En 2003, alors que la deuxième Intifada faisait rage, même le Premier ministre de l’époque, Ariel Sharon, un faucon qui avait soutenu les colonies à Gaza et en Cisjordanie, affirmait qu’Israël ne pouvait pas occuper indéfiniment les terres palestiniennes. Sharon a eu un accident vasculaire cérébral peu après avoir supervisé le désengagement israélien de Gaza en 2005.
Netanyahu a consolidé son pouvoir en partie en affirmant qu’Israël pouvait contenir Gaza et gérer son occupation de la Cisjordanie. Le soutien à une solution à deux États s’est effondré, à mesure qu’Israël construisait des ponts avec les États de la région qui refusaient autrefois de reconnaître son existence. Dans les récents sondages préélectoraux, la sécurité figurait en bas de la liste des préoccupations des électeurs, la première étant l’économie.
De nombreux survivants du massacre et personnes endeuillées ont déclaré qu’ils se sentaient abandonnés par un gouvernement qui savait qu’il avait peu d’électeurs dans les zones proches de Gaza. Sous Netanyahu, les fonds militaires et l’attention s’étaient déplacés vers la Cisjordanie et les avant-postes de colons qui étaient une priorité pour ses électeurs et alliés.
Leurs avertissements n’ont pas été entendus, mais leur colère et leur frustration pourraient désormais être plus largement partagées. Un récent sondage commandé par le Jerusalem Post révèle qu’environ quatre Israéliens sur cinq accusent Netanyahu d’être responsable des massacres, et la plupart pensent qu’il devrait démissionner une fois la guerre terminée.
Ce qui est moins clair, c’est s’ils remettent en question uniquement l’homme, ou aussi le modèle de sécurité qu’il leur a proposé.

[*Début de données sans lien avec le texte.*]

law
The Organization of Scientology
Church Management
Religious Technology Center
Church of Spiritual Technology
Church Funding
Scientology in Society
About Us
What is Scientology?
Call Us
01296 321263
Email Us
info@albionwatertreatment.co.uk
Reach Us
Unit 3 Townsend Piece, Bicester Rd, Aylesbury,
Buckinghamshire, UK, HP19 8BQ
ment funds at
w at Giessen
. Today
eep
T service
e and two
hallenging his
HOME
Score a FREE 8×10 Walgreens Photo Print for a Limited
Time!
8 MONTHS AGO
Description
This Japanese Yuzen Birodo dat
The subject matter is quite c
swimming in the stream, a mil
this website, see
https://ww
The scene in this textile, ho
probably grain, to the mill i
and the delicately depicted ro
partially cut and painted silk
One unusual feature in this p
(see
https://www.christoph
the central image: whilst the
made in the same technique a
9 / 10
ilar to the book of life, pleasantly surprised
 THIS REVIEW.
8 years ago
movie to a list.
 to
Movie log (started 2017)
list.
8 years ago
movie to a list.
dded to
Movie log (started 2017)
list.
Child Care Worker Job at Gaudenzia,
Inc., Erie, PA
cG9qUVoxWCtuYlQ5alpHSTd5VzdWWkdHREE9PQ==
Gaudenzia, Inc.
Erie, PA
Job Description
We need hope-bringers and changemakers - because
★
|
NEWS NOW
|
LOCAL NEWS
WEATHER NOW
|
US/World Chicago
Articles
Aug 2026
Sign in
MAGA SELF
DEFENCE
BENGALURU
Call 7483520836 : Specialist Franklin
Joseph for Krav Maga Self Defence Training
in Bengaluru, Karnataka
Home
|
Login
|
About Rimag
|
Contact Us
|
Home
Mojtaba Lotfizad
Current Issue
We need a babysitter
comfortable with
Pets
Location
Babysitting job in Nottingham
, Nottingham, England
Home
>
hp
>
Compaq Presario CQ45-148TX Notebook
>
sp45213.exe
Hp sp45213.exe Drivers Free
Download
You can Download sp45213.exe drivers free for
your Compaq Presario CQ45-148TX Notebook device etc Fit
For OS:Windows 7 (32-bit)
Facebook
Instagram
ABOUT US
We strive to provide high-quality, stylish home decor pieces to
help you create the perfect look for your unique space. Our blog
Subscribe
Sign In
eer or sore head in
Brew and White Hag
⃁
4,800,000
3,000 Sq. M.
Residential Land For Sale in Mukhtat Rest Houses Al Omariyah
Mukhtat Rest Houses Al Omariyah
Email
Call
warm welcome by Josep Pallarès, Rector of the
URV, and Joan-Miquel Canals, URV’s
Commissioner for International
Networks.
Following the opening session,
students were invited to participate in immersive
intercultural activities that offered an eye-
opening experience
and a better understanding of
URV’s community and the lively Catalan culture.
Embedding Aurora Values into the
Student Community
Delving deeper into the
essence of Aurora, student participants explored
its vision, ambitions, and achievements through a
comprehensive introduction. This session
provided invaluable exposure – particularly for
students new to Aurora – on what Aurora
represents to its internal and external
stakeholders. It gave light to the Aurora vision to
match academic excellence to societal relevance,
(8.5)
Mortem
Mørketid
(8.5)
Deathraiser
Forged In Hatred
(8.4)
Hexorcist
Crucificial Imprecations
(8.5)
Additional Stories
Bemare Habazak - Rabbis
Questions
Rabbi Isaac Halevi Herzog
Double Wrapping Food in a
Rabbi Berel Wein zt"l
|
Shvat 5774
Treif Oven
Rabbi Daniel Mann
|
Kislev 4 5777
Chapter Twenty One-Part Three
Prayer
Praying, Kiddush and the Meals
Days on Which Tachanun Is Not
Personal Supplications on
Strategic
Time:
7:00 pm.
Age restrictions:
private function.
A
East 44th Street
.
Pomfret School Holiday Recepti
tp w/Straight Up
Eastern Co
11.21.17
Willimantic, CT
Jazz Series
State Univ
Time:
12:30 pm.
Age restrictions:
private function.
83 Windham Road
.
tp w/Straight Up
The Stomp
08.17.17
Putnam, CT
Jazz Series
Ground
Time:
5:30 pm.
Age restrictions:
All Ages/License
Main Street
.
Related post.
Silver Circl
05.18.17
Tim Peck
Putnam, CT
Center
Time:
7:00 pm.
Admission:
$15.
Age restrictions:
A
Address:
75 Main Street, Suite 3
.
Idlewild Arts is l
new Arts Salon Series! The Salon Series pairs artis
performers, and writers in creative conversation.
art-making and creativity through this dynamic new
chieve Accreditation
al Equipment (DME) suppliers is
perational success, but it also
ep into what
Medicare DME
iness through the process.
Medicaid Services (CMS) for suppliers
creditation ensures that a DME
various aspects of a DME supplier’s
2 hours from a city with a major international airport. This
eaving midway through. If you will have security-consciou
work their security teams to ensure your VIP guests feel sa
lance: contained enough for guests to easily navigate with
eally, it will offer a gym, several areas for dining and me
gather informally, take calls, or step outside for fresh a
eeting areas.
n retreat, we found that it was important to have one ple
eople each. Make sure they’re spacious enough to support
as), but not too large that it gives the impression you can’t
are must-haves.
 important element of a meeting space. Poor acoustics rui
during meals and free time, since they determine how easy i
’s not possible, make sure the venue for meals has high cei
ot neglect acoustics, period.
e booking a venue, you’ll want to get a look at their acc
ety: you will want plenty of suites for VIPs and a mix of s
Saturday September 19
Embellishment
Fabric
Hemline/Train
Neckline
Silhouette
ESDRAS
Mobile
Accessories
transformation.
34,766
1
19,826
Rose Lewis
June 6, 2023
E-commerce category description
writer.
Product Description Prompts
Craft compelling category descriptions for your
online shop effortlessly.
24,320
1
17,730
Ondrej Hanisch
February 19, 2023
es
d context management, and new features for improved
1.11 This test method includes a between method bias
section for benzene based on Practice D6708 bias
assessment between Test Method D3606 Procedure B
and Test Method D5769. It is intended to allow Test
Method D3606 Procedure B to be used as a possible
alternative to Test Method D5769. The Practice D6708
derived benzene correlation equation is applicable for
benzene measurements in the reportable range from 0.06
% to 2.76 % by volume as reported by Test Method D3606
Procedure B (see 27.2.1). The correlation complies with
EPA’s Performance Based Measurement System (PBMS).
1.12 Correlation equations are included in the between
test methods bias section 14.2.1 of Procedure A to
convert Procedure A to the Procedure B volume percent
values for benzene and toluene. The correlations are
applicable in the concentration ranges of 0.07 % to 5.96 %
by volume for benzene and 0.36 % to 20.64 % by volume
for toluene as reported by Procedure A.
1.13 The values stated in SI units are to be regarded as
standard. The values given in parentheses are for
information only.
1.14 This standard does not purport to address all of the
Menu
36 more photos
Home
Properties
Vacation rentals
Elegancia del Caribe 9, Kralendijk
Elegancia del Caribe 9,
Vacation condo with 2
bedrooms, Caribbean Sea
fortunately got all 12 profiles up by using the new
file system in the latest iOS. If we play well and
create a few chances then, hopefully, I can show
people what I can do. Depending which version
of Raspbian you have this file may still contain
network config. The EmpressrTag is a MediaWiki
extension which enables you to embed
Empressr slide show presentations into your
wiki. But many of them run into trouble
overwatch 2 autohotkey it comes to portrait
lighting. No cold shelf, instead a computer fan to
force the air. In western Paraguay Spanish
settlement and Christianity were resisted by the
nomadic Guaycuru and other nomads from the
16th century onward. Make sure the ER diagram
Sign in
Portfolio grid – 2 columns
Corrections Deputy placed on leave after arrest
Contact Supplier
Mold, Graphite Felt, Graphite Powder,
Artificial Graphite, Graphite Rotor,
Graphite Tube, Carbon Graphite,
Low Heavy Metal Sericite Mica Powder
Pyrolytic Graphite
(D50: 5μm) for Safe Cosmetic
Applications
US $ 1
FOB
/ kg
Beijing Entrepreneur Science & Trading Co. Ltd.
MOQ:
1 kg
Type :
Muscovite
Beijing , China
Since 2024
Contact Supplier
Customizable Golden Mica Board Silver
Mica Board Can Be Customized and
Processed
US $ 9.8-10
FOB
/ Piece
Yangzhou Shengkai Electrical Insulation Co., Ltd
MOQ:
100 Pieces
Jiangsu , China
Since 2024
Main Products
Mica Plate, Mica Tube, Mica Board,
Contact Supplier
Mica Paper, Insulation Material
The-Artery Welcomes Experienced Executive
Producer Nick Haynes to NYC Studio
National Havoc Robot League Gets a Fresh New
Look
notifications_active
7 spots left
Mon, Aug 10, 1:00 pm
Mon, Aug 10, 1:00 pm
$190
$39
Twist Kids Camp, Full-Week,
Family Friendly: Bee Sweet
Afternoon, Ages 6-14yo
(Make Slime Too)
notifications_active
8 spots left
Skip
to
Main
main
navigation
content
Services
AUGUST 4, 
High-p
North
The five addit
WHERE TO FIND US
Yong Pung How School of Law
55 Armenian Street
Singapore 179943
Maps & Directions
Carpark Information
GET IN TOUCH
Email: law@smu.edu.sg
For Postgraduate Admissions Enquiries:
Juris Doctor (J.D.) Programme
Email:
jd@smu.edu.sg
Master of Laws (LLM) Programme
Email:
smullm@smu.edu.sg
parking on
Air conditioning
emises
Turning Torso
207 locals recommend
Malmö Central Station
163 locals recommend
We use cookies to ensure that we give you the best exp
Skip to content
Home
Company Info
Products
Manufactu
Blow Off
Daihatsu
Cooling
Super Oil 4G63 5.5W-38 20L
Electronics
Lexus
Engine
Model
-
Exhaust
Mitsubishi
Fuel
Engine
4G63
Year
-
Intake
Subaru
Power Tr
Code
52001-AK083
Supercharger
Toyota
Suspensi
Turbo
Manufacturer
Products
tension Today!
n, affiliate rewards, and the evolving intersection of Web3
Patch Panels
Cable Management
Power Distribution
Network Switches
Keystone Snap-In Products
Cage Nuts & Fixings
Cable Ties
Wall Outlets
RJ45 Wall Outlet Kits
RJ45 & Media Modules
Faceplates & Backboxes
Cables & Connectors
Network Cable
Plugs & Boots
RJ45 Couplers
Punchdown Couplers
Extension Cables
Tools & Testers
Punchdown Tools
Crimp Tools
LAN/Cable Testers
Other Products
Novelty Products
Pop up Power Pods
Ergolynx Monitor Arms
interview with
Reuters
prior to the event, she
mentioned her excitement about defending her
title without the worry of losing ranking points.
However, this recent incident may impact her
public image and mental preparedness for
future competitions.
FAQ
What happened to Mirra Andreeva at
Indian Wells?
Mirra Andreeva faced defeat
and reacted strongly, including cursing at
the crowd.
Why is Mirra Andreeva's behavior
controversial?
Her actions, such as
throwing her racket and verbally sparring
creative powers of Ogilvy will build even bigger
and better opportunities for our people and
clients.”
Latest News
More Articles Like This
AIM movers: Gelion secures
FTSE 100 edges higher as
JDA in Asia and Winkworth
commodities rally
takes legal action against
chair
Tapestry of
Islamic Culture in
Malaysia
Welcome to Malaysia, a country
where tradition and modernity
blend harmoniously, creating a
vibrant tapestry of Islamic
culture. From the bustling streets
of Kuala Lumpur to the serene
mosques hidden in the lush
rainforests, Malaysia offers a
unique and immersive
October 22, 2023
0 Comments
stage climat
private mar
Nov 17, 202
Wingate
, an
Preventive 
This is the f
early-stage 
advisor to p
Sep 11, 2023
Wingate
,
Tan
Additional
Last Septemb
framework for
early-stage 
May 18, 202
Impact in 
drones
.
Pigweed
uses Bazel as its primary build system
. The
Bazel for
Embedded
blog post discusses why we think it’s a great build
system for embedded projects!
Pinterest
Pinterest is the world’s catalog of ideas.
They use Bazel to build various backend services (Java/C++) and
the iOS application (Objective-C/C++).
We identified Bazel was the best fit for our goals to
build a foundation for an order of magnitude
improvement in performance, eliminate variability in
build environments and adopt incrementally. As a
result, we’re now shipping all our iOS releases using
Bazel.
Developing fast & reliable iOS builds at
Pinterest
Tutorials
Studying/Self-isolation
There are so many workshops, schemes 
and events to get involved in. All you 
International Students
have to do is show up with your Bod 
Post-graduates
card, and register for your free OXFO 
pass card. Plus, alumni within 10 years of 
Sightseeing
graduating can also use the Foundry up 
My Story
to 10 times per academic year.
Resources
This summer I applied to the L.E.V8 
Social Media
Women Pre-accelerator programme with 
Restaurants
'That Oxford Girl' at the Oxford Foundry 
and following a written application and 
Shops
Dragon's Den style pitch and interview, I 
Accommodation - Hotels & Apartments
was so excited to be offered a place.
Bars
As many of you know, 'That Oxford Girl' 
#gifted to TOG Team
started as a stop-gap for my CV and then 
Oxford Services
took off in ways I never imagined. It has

« Depuis plus d’une décennie, nous nous racontons des contes de fées, selon lesquels nous pouvons ignorer le fait que nous contrôlons des millions de personnes par la force », a déclaré Gvaryahu de Breaking the Silence. « Cela a totalement éclaté.
« Cette conception selon laquelle nous pouvons ignorer une occupation, ignorer qu’il y a des millions de personnes sans droits à Gaza, des millions en Cisjordanie sans droits », a-t-il ajouté. « Cela pourrait être un moment qui cimentera le tout, ou cela pourrait être un moment où nous pourrions contribuer à changer la tendance. C’est le plus grand défi à relever.